Her relatives, after not knowing for four decades what happened to her, were overwhelmed by the news, Pfeiffer said in an interview.

“The family, after someone’s missing for 40 years, it’s just a sense of loss,” he said. “They never gave up hope. On the other hand, it’s almost an insurmountable challenge to try to find somebody.”

“They’re extremely happy and relieved,” he added. The relatives attended a news conference Friday in New Jersey and went to her burial site, but are not ready to speak to the media, he said.

“It was a really emotionally charged day for them,” he said. “It’s pretty rough on the family.”

Olanick had moved out of her family’s home after finishing her junior year at Connetquot, and shortly after that went missing, Pfeiffer said.

“She was only out of the family home a very short period of time before she ended up encountering Mr. Kinlaw,” he said.

Authorities believe she was staying in West Babylon, and was probably picked up somewhere in the area: Bay Shore, Brentwood, Islip, Amityville, Bohemia, Bellport were some of the areas where Kinlaw operated trying to recruit teenagers or young people to become sex workers, Pfeiffer said.

“He was attempting to coerce her into becoming a prostitute … and she was not interested in that, and as a result of that he killed her,” he said. “He would look for young women in those various towns and approach them and see whether or not they would be interested in being involved in prostitution.”

Though Olanick refused Kinlaw’s pressure, she and another person referred to as Witness #1 in court papers drove with Kinlaw to New Jersey. There, at the cemetery, he smashed her head several times with what may have been a baseball bat, Pfeiffer said.

Howard Mott reaches for "Princess Doe's" gravestone during a memorial service...

Howard Mott reaches for "Princess Doe's" gravestone during a memorial service at Cedar Ridge Cemetery in Blairstown, N.J., on July 15, 2007.  Credit: AP/Claudio Papapietro

She died of blunt trauma to the face and head with multiple fractures, authorities said. “Her face was beaten so badly it made recognition impossible,” according to court papers.

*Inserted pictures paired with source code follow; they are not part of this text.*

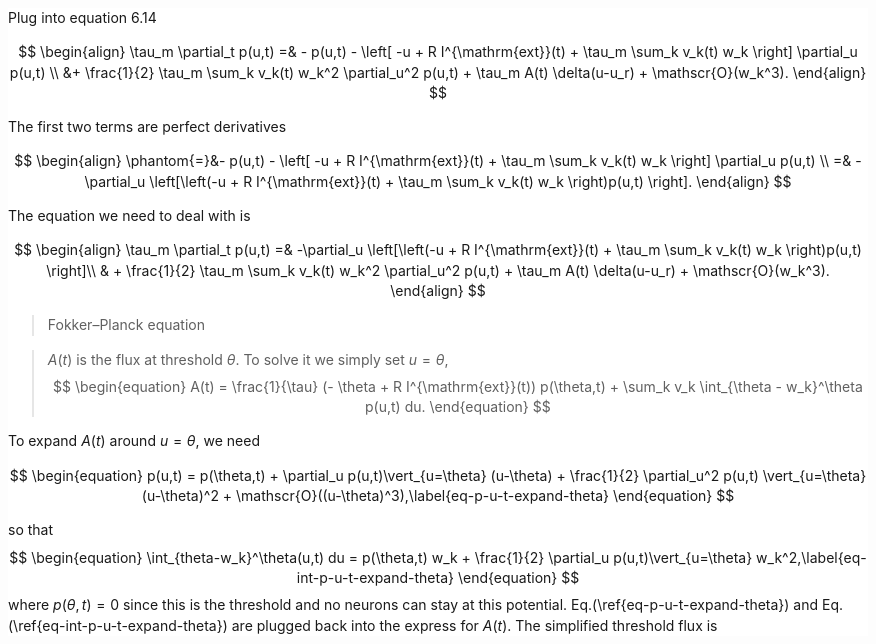 Plug into equation 6.14

$$
\begin{align}
\tau_m \partial_t p(u,t) =& - p(u,t) - \left[ -u + R I^{\mathrm{ext}}(t) + \tau_m \sum_k v_k(t) w_k \right] \partial_u p(u,t) \\
&+ \frac{1}{2} \tau_m \sum_k v_k(t) w_k^2 \partial_u^2 p(u,t) + \tau_m A(t) \delta(u-u_r) + \mathscr{O}(w_k^3).
\end{align}
$$

The first two terms are perfect derivatives

$$
\begin{align}
\phantom{=}&- p(u,t) - \left[ -u + R I^{\mathrm{ext}}(t) + \tau_m \sum_k v_k(t) w_k \right] \partial_u p(u,t) \\
=& -\partial_u \left[\left(-u + R I^{\mathrm{ext}}(t) + \tau_m \sum_k v_k(t) w_k   \right)p(u,t) \right].
\end{align}
$$

The equation we need to deal with is

$$
\begin{align}
\tau_m \partial_t p(u,t) =& -\partial_u \left[\left(-u + R I^{\mathrm{ext}}(t) + \tau_m \sum_k v_k(t) w_k   \right)p(u,t) \right]\\
& + \frac{1}{2} \tau_m \sum_k v_k(t) w_k^2 \partial_u^2 p(u,t) + \tau_m A(t) \delta(u-u_r) + \mathscr{O}(w_k^3).
\end{align}
$$

> Fokker–Planck equation

> $A(t)$ is the flux at threshold $\theta$. To solve it we simply set $u=\theta$,
> $$
> \begin{equation}
> A(t) = \frac{1}{\tau} (- \theta + R I^{\mathrm{ext}}(t)) p(\theta,t) + \sum_k v_k \int_{\theta - w_k}^\theta p(u,t) du.
> \end{equation}
> $$

To expand $A(t)$ around $u=\theta$, we need

$$
\begin{equation}
p(u,t) = p(\theta,t) + \partial_u p(u,t)\vert_{u=\theta} (u-\theta) + \frac{1}{2} \partial_u^2 p(u,t) \vert_{u=\theta} (u-\theta)^2 + \mathscr{O}((u-\theta)^3),\label{eq-p-u-t-expand-theta}
\end{equation}
$$

so that
$$
\begin{equation}
\int_{theta-w_k}^\theta(u,t) du = p(\theta,t) w_k + \frac{1}{2} \partial_u p(u,t)\vert_{u=\theta} w_k^2,\label{eq-int-p-u-t-expand-theta}
\end{equation}
$$
where $p(\theta,t)=0$ since this is the threshold and no neurons can stay at this potential.
Eq.(\ref{eq-p-u-t-expand-theta}) and Eq.(\ref{eq-int-p-u-t-expand-theta}) are plugged back into the express for $A(t)$. The simplified threshold flux is
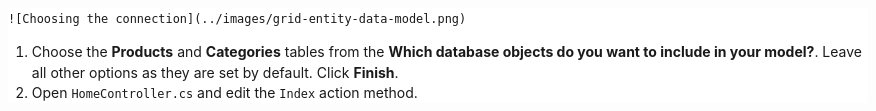     ![Choosing the connection](../images/grid-entity-data-model.png)

1. Choose the **Products** and **Categories** tables from the **Which database objects do you want to include in your model?**. Leave all other options as they are set by default. Click **Finish**.
1. Open `HomeController.cs` and edit the `Index` action method.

Olanick was wearing a red and white print skirt and a red pullover short sleeve shirt at the time she was killed, the papers said. Police still have the clothing.

A cemetery worker found her body on July 15, 1982, in a heavily wooded area of the burial grounds, according to the papers. Her body was identified exactly 40 years later.

About a year after her body was found, “Princess Doe” became the first unidentified person case entered into the NCIC (National Crime Information Center) computer database by FBI Director William H. Webster.

Authorities exhumed her body in 1999 to obtain DNA samples, but did not succeed in identifying her. Her body was reburied.

The breakthrough in the case four decades after the killing came when companies including Astrea Forensics of California and Innovative Forensics of Virginia were able to assemble DNA and genealogy data that identified the victim possibly as Olanick.

Fresh flowers and mementos decorate the gravesite of "Princess Doe"...

Fresh flowers and mementos decorate the gravesite of "Princess Doe" in Blairstown, New Jersey, on July 15, 2022, the 40th anniversary of the discovery of her beaten body in the woods at the edge of Cedar Ridge Cemetery. Credit: lehighvalleylive.com/Steve Novak

Authorities went to Long Island to contact some of her relatives and obtain DNA samples that confirmed it, officials said. The companies can use large public databases of DNA such as 23 and Me and Ancestry.com in their work, Pfeiffer said.

Kinlaw is currently serving prison sentences for two others murders on Long Island. He was recently up for parole, which was rejected, but even if it is granted, he will be remanded to Warren County for the alleged murder of Olanick, Pfeiffer said.